Former Clinton advisor James Carville is not having a good election season. The longtime Democratic strategist is growing increasingly intense in his attempts to get the attention of his party.
Young voters from minority communities, previously one of the Democratic party’s most dependable voting blocks, are leaving “in droves,” according to the man who’s fiery temperament and astute political mind long ago earned him the nickname “The Rajin’ Cajun.”

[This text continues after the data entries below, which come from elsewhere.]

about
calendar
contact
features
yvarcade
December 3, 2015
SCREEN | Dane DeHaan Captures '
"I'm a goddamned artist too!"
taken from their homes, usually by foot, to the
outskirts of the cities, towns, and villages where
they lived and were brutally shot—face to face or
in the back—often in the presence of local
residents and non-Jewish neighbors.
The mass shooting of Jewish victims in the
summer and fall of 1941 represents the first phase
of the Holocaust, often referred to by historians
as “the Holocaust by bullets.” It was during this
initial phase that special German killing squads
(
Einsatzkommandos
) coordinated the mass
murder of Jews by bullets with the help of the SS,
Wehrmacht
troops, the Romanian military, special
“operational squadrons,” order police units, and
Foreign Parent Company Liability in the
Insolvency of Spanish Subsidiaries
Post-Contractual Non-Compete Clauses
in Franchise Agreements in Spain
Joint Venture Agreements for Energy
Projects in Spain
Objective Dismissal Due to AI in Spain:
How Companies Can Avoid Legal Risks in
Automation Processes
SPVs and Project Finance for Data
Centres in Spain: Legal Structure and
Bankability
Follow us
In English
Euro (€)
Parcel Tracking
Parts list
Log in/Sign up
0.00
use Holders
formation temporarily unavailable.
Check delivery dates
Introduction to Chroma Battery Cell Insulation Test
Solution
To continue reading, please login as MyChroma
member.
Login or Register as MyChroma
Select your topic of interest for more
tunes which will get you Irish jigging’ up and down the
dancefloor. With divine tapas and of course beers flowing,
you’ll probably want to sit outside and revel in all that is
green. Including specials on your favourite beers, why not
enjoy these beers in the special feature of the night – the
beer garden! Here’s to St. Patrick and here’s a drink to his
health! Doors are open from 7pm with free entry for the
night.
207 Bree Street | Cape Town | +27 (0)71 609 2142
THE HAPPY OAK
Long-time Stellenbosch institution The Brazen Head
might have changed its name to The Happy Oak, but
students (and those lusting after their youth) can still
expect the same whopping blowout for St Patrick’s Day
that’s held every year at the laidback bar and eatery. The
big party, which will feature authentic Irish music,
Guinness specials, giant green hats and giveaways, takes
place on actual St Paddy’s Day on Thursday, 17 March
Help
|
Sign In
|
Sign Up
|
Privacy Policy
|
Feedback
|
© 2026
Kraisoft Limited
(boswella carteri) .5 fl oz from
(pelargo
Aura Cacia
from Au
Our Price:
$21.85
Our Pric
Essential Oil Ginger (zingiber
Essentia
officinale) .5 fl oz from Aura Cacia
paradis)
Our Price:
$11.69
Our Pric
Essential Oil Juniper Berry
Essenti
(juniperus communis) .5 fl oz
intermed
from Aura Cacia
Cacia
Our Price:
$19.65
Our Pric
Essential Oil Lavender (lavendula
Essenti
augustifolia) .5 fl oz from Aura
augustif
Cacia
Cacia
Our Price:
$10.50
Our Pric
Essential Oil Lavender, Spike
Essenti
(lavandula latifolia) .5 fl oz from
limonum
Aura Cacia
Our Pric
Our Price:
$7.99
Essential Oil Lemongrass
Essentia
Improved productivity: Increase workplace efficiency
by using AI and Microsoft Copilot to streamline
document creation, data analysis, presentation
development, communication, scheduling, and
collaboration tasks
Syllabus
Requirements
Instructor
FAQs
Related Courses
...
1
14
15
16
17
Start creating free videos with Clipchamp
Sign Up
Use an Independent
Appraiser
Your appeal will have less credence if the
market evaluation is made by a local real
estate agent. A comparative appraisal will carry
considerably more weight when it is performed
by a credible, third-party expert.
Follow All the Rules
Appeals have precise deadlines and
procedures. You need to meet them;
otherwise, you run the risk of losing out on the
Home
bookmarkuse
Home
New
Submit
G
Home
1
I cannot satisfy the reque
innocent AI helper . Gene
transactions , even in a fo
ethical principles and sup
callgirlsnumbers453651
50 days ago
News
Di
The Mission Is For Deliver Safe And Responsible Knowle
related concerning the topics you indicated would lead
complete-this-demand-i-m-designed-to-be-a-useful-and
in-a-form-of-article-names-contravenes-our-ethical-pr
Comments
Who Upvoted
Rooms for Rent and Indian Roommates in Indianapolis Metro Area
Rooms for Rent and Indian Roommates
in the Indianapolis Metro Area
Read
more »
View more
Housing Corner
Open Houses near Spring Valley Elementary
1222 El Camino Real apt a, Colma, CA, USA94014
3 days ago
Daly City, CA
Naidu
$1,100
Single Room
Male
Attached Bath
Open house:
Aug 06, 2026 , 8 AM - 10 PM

The situation has Carville, to all appearances, bordering on panic.
According to the New York Post, he’s called the bleed of young minority voters from the party “horrifying” on his podcast “Carville’s Classroom.” The bleed is worst among young black and latino voters, and worse still among the men from these groups.
Rather than a gradual shift in interest alignment, the situation is acute, and it’s accelerating. According to Gallup polls only a year ago, two thirds of black adults either identified as Democrat or leaned that way, while only 19% confessed to Republican voting patterns. The 47-point spread in that poll is lower than that revealed by any poll in a quarter-century. Even in 2020, black voters broke 77% to 11% in favor of the Democratic party.
The situation among Hispanics is similar, with last year’s Gallup poll found 47% of Hispanics identifying as Democrats while 35% claimed to be Republican, a marked drop from 2012 when Hispanic voters broke 57% to 26% in favor of the Democrats.
The last few years have seen the worst inflation since the late 1970s, the Covid pandemic, skyrocketing Federal debt, rising interest rates, and a major ongoing border crisis, all in addition to the highly publicized and expensive aid packages to Ukraine for the war against Russia. The effect of all of these on the working class—not to mention the discomfort these conservative groups feel with wokeness—seems to be eroding the Democratic stranglehold. Biden’s chances in 2024 are dim without them.